→ Written task
Pull out every line in the data below that contains the word "protection" and copy each such line in full.

→ Material for this exercise
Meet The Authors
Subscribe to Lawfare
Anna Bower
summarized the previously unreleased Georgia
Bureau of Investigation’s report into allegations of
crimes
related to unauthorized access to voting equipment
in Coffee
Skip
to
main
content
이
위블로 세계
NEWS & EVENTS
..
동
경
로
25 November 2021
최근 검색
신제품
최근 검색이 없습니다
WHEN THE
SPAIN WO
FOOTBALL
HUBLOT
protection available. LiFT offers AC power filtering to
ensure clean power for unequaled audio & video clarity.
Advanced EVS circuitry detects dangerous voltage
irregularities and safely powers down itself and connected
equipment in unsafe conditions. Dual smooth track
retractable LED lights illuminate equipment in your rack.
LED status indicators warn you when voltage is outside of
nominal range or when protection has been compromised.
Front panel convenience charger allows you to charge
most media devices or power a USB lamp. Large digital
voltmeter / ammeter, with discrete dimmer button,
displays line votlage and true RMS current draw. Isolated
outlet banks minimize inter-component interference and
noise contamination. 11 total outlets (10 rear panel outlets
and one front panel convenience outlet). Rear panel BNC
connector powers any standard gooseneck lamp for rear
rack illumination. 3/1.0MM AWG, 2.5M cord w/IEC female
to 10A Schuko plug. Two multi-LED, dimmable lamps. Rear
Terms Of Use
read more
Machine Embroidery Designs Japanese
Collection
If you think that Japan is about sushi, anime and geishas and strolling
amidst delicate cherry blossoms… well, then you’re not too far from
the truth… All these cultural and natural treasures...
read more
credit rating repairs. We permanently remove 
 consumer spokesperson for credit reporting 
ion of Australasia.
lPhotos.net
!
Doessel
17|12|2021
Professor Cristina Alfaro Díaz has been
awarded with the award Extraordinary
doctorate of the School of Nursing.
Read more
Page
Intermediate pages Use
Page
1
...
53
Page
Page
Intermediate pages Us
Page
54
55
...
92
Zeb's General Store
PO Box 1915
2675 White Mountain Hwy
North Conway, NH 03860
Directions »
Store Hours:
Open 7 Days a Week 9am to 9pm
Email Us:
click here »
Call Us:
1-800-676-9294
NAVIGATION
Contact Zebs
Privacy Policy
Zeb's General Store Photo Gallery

→ Result for this task
protection available. LiFT offers AC power filtering to
nominal range or when protection has been compromised.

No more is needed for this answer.